When Tara Jackson was growing up in Fairfield, Alabama, she learned about proper etiquette through formal classes in school and church. Today, Jackson, now 37, is convinced that such lessons were instrumental to her development as a young woman with self-respect and respect for others — two things she sees lacking in many young girls today.
“I find children have pride but lack confidence,” says Jackson. “Pride when I was growing up was shown through self-worth and value. Today, pride is shown through anger and frustration and not having direction.”
As a result, Jackson decided to bring the etiquette training of her youth to her current home of Chicago. She has created Spirit of Beauty, a program that defines womanhood in a new way — one in which girls are taught to excel in the boardroom as well as the kitchen.
“They experience a money-management class, which gives them an opportunity to learn about business plans and entrepreneurship,” says Jackson. “We want them to learn not to be a cashier, but rather the store owner.”
The program meets for four hours every Saturday from August to May and exposes girls between the ages of 6 and 16 to fine dining, etiquette, social development, sportsmanship, and public speaking.
Today the program has 13 staff members and 67 students with a waiting list for next year’s class. But the program had its growing pains when Jackson started it on a shoestring budget from her savings. “My finances were very low,” Jackson says. “I started out with $500.” Though she couldn’t afford to pay them initially, “I had a host of staff members that supported me by facilitating classes and supervising the children.
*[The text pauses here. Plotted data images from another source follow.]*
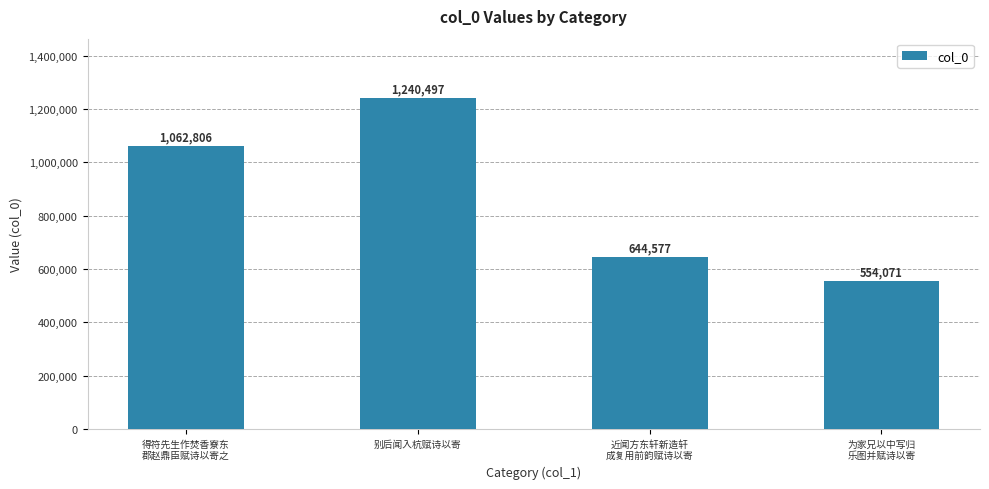

What is the label of the 3rd bar from the left?

近闻方东轩新造轩
成复用前韵赋诗以寄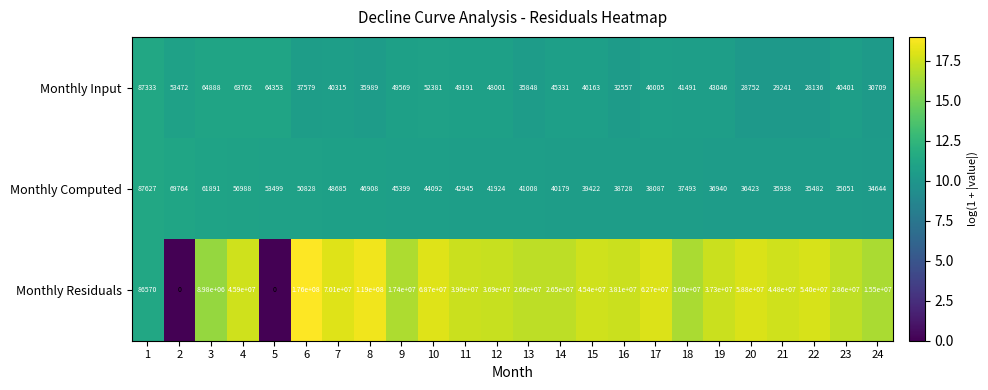

Is the value of Monthly Input at 5 greater than the value of Monthly Residuals at 21?

No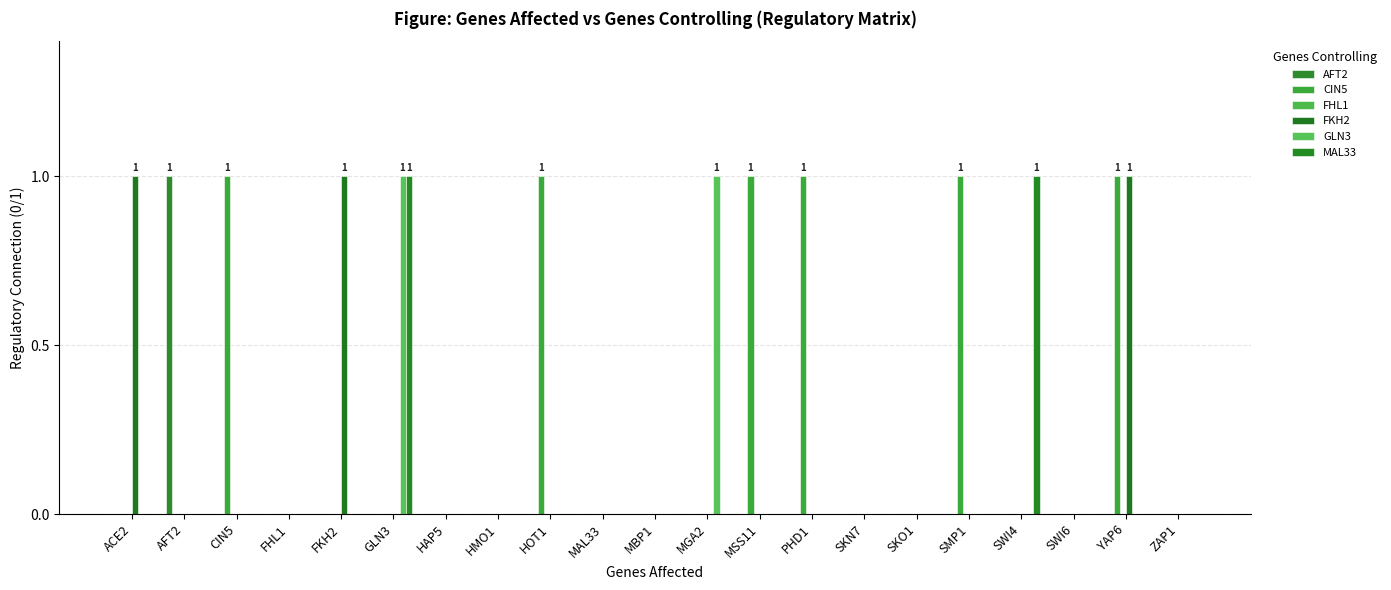

Which series changed the most between HAP5 and MGA2?

GLN3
They believed in my mission and they shared my vision.”
Tuition of $50 per month helps defray some of the costs of running the organization, but Jackson also depends on local businesses to sponsor various events for the girls.
Sheila Lewis, whose 13-year-old daughter, Loren, has taken part in the program since its beginning, has seen a marked difference in Loren’s confidence level, a change that was underscored during Spirit of Beauty’s annual fashion show. “When they came out to do the fashion show, the first year she kind of had her eyes down,” says Lewis. “She wouldn’t give the audience much eye contact and you could tell she was very, very nervous. This past year, she came out with confidence — just the walk, the way she looked at the audience.”
With positive affirmations like this, Jackson, who continues to work a full-time job, is contemplating expanding Spirit of Beauty into a full-time venture. “Our slogan is ‘Celebrating beauty from the inside out,'” she says. By instilling confidence and building children up internally, “we get the results externally.”